Contrary to popular belief, reading aloud to your children should not end after they learn to read.
According to Boston-based journalist and author Jim Trelease, reading aloud to older children—even up to age 14—has both academic and emotional benefits. While many parents and caregivers believe older children should be left on their own once they learn how to read fluently, and many older children demand independence from the daily routine of read-aloud sessions, Trelease argues that reading levels don’t catch up to children's listening levels until 8th grade, and that reading aloud to older children helps children’s language fluency, as well as comprehension, especially if they are following along with the book.
Trelease, who could be called the King of Read-Aloud, turned his passion for reading aloud to his own children into The Read-Aloud Handbook, which is used by educators and librarians as the go-to source for information on the subject.

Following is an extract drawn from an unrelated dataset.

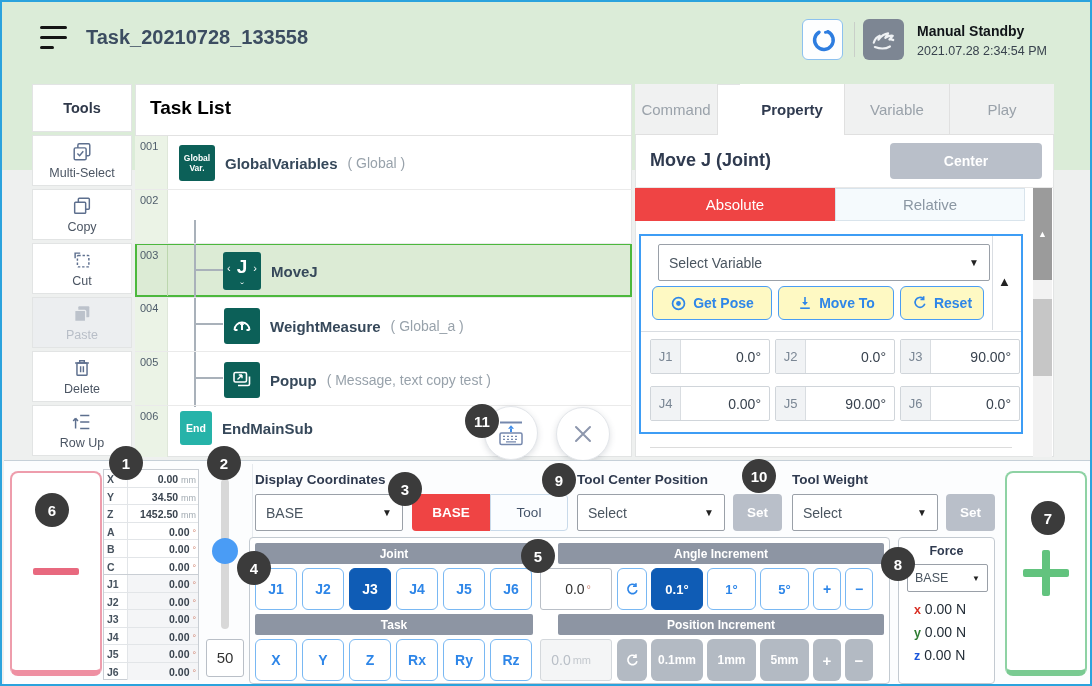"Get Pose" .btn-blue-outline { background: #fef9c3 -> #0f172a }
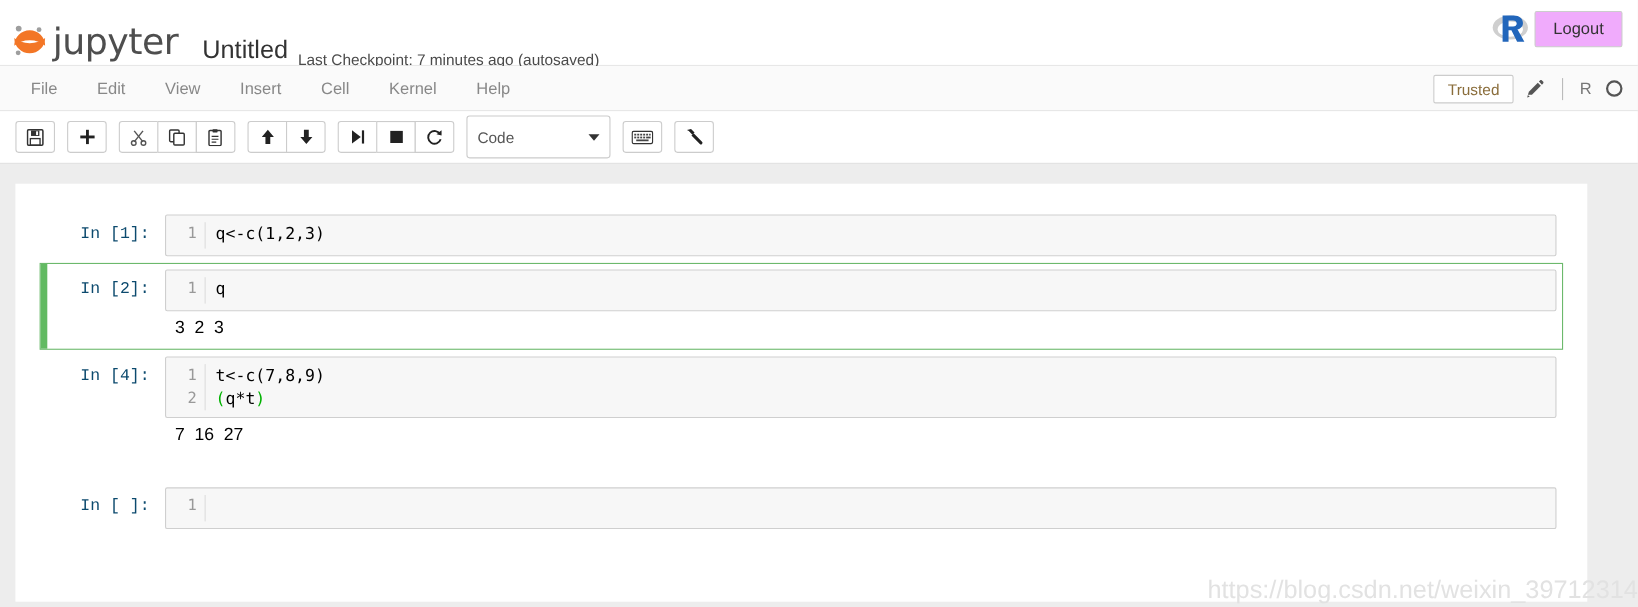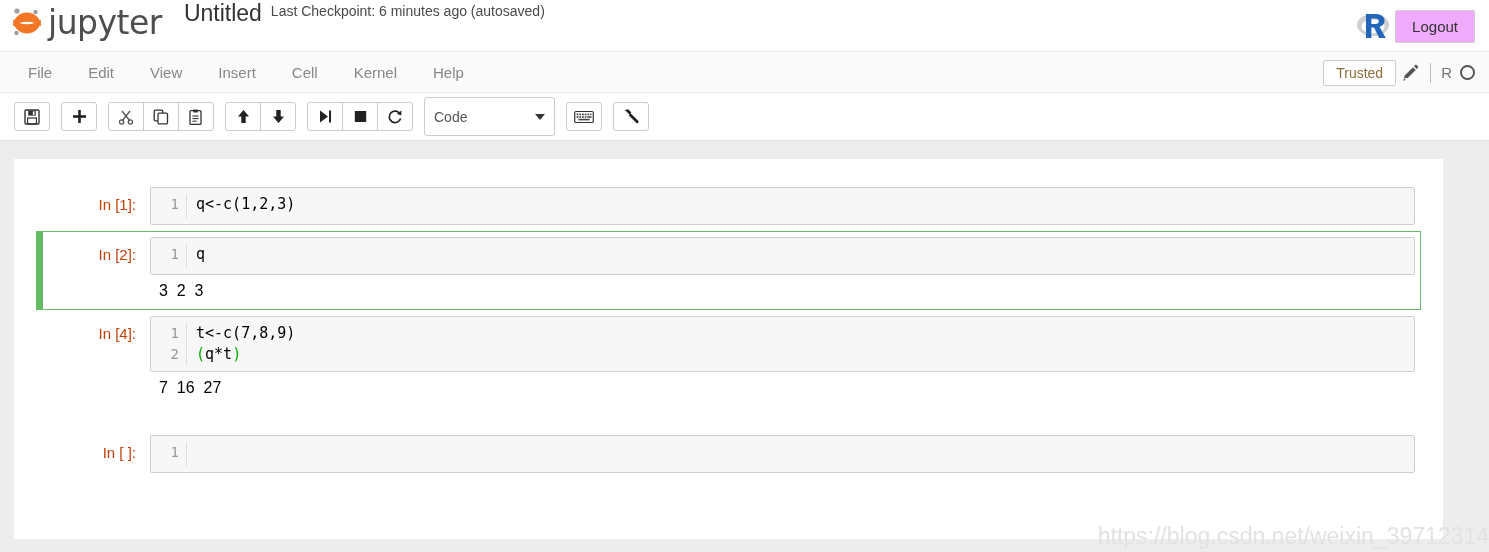"jupyter" .header { align-items: flex-start -> flex-end; height: 52px -> 60px }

Trelease argues that parents can and should be reading 7th grade books aloud to 5th graders because children enjoy listening to more complicated plots than they can read themselves. Parents also can use such books as an opportunity to open discussions about difficult social issues that children face as they move through school.
For instance, according to Trelease, parents might tell children not to hang out with certain kids—a lecture that is largely ignored. But if parents read a book about a child who gets in trouble by choosing the wrong friends, that is an opportunity for a discussion about wise choices. One excellent choice of a novel that opens the discussion for an increasingly common problem is Speak, by Laurie Halse Anderson, in which a high school freshman refuses to speak rather than reveal that she has been attacked by a classmate.
In addition to helping older readers with comprehension, read-aloud sessions help teach practical speaking skills. Melissa Taylor, in an article for www.readbrightly.com, writes that the reading parent or caregiver can model how to read by pausing at commas and periods, with voice inflection indicating questions or exclamations and with pauses to look up unfamiliar words, and how to use clues in the text to help the child figure out the meaning.
Taylor also believes reading aloud hooks kids into trying a new author or series of books and different genres or texts they wouldn’t normally choose on their own, a premise Trelease shares. On his website, www.trelease-on-reading.com, he has book lists, book reviews, excerpts from his read-aloud handbook and other information for parents. It's a good source of information.
When children and caregivers engage in read-aloud sessions well into middle school, their appreciation for reading is enhanced as they get older. The Synergy School, a private school in San Francisco, published a survey by Scholastic and YouGov that 62% of children aged 6-8 reported they “like a lot” and “love” reading for fun. That number drops to 46-49% for ages 9-17. Additionally, the study found that while 52% of younger children report reading for fun is extremely important, that number drops below 45% for older children who believe in the importance of pleasure reading. According to the Synergy article, reading aloud to older children brings alive the little child in them and counteracts what Trelease calls the “sweat mentality” around books because their school commitments reduce the time they have to read just for fun.
Children with reading difficulties benefit greatly from read-aloud sessions at home in a secure environment. In an interview with KQED News, Trelease emphasized the importance of what he calls “broadening the menu,” which shows students that not all reading is drill and skill, that the “good stuff—the really great books” are just ahead. A child with dyslexia can relax and just listen to a good book rather than struggle with it. Read-alouds make reading more fun.
Best of all, memories of books heard last a long time. Trelease said he once received a letter from a retired teacher who reconnected online with former students years after she stopped teaching. The students said the one thing they remembered was the books she read to them. When I was teaching, my favorite part of each day was the time I put aside to read aloud to my 5th and 6th graders. The best thing was students begging me: “please don't stop reading.”